Pebbles and Her stick
Have been spring weeding, small scale, scrappy weeding - the kind of weeding that rubs the skin off my fingers and makes my hands ache. Being perverse, I don't wear gloves, so my fingernails are full of dirt and look dreadful. Humph.
The first area I dealt to was around the dog kennels. I scraped and dug and clawed out weeds - three barrow loads dumped on the bonfire. This included some pretty tenacious patches of creepy grass further down near the rose Dublin Bay.
Then I started to sort out the wee strip of garden along the water race. This was a lot more difficult, and unrewarding, so I switched to the perennials garden by the woodshed. Aargh! The worst weeding of the day - small thorny rose prunings (ouch) from the overhead rambler, annual weed darlings which had cleverly threaded themselves through the new growth of Phlox and Daylilies... Impossible to settle on how small to set my sights.
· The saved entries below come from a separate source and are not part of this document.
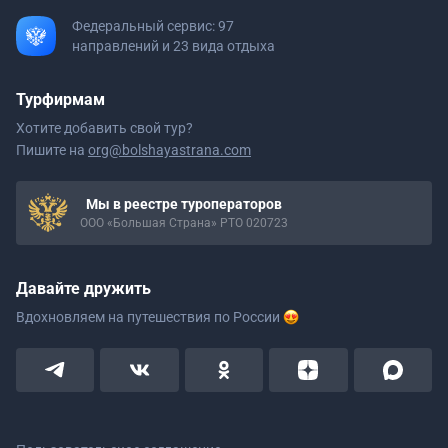
Федеральный сервис: 97
направлений и 23 вида отдыха
Турфирмам
Хотите добавить свой тур?
Пишите на
org@bolshayastrana.com
Мы в реестре туроператоров
ООО «Большая Страна» РТО 020723
Давайте дружить
Вдохновляем на путешествия
по России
I got quite cross, and started thinking nasty chemical thoughts. I needed a fork for the dandelions, and I needed some sort of plan. And it needed to be mid-morning, so I'd have loads of mental energy. Aha! Saved! My friend arrived with my weekly horse manure order - fifteen bags, full of worms - and her new dog Tom raced around happily with my collies. Then - oops - Tom chased Red Fred the cat boisterously into the Leyland shelter hedge. Tom went home, and Fred immediately started crying - I could only just see him, on the very top of the six meter hedge.
Fred in a Tree
I calmly called to him from the bottom of the tree trunk (but didn't dare look), and he came very slowly down. Phew! Naturally I had to carry him into the house (he loves being carried), feed and pat him. No more weeding for me, hee hee.
Pink Camellias
Aside : Fred got into big tree trouble as a kitten and had to be extension-ladder rescued from the top of a pine tree. Not something a loving cat-owner forgets...
Friday 30th August
Today I weeded for ages, in a much better mood, and with an improved attitude. And improved hand tools - I'd found my claw scraper, and my small, strong garden fork (both in the back seat of my car!) They helped enormously.
But I can't help thinking that my weeding technique is time-consuming, fussy, and inefficient. It's hands and knees, lunge and wobble, scoop and fling, try not to squash the Delphinium shoots, coax the long dandelion taproots slowly skywards with my fingers... Oh. That reminds me. Grubby fingernails!
Then I planted some pots of Lupins in the Glass-House Garden and raked up moss from the lawn. I picked some daffodils for my house and here I am - clean, warm, and happy with my day. A born-again weeder. Oh, by the way, I refuse to put any photographs of weeds on this page. Better to enjoy some of the spring flowers, yes?